I applied the same recall training techniques with Cailie that I did with Gibson and Willow. Seemingly before I could blink when I called her from the back of our pasture with her ecall cue, “Ca-Ca-Come” (“Ca-Ca” delivered in a staccato-like sound and “Come” more drawn out—“Coooooome”) she’d turn on a dime and with blazing speed skid into my feet like a base-ball player sliding into home plate. It thrilled me. Yet again I achieved a Rocket Recall.
And when Puppy Keaton joined our home in July of 2022, I began using the exact same techniques and you should see his Rocket Recall!
Puppy Keaton
So here I am many years later, a professionally educated, certified professional dog trainer who uses positive reinforcement to train dogs.
I believe in humane training. No dog should suffer physical pain or even mild discomfort during training. If a dog feels pain or discomfort during training, learning is difficult, if not impossible. Dogs are living breathing, sentient beings with needs and wants. I want to meet every single one of my dogs’ needs and most of their wants.
And I advocate for my dog.

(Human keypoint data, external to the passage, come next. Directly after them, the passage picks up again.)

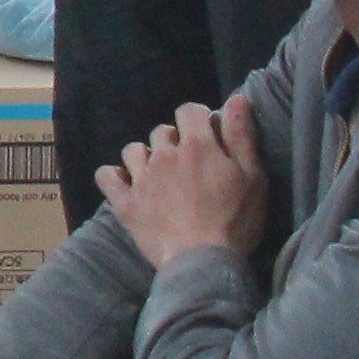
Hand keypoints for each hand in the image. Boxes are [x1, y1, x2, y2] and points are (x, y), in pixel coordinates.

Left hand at [106, 95, 272, 269]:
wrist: (202, 261)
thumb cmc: (236, 221)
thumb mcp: (253, 177)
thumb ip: (241, 136)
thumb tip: (236, 98)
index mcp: (196, 146)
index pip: (189, 111)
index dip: (197, 119)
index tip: (206, 134)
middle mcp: (163, 154)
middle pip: (162, 132)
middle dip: (174, 142)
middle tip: (188, 164)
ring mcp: (140, 178)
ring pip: (134, 150)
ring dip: (145, 158)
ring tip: (159, 175)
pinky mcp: (124, 202)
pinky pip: (106, 176)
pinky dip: (114, 176)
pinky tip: (125, 184)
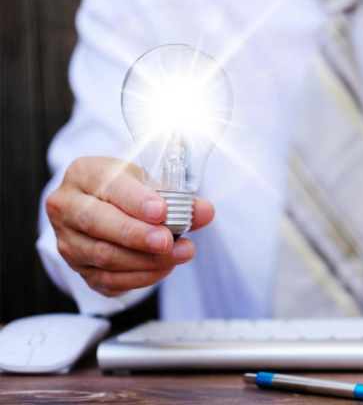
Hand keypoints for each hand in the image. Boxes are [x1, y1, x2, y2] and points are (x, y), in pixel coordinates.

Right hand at [45, 157, 214, 296]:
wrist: (107, 209)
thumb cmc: (129, 192)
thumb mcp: (151, 183)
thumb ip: (178, 198)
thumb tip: (204, 211)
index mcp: (84, 174)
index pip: (107, 185)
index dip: (135, 200)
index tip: (160, 211)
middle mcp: (67, 206)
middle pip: (97, 222)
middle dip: (137, 234)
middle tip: (168, 240)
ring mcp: (68, 241)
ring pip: (104, 255)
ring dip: (146, 259)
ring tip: (180, 253)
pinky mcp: (79, 269)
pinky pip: (109, 279)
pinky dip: (141, 276)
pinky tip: (165, 267)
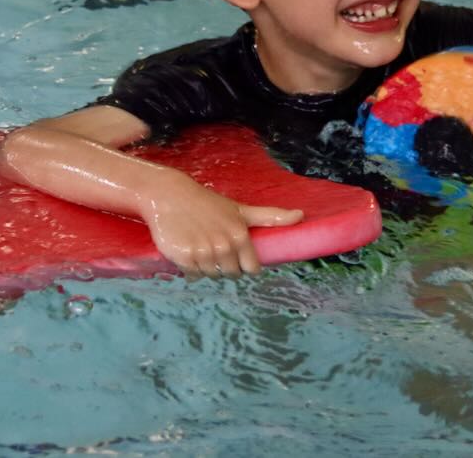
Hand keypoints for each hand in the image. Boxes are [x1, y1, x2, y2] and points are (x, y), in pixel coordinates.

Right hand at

To me, advocating for my dog means putting the physical and emotional well-being of my dog before my own needs. This includes protecting my dogs from injury, from other dogs, and from other people. It also means I may need to speak up for my dogs in a variety of situations because they don’t have the ability to do so.
Being my dog’s advocate builds trust between us. I want my dog to trust that I will put him only into situations that he can comfortably handle.
Trust. It’s an important component in a relationship. It’s also an important component in a teacher and learner relationship.
All information, tips, and training techniques I share here in the TrainerTalk space will be designed to help build trust with you and your incredible dog.
With trust, the seemingly impossible becomes possible.
Chillin' with Keaton
Each additional dog has brought so many new interests, experiences, and richness levels to my life—no doubt it's been the same for you.
Thanks so much for being here.
I'd love to hear from you about your current or past dogs and how they've shaped you and touched your heart.
Till next time,
Lisa
Lisa, thank you for sharing those precious and sacred moments about each of the dogs that have become little furry hero’s in your story. I can relate so much to the grief of them passing, the puppy rescuing you in those times and being extremely passionate about advocating for our dogs as individuals and proclaiming TRUST is the way to our ‘doggie dilemas’. I cried so much while reading your post. My current dog, I didn’t think I could love her deeply because of the amazing connection I had with my previous animals. Fortunately, she has become a beautiful partner and continues to be an active part of grief healing about my previous animals.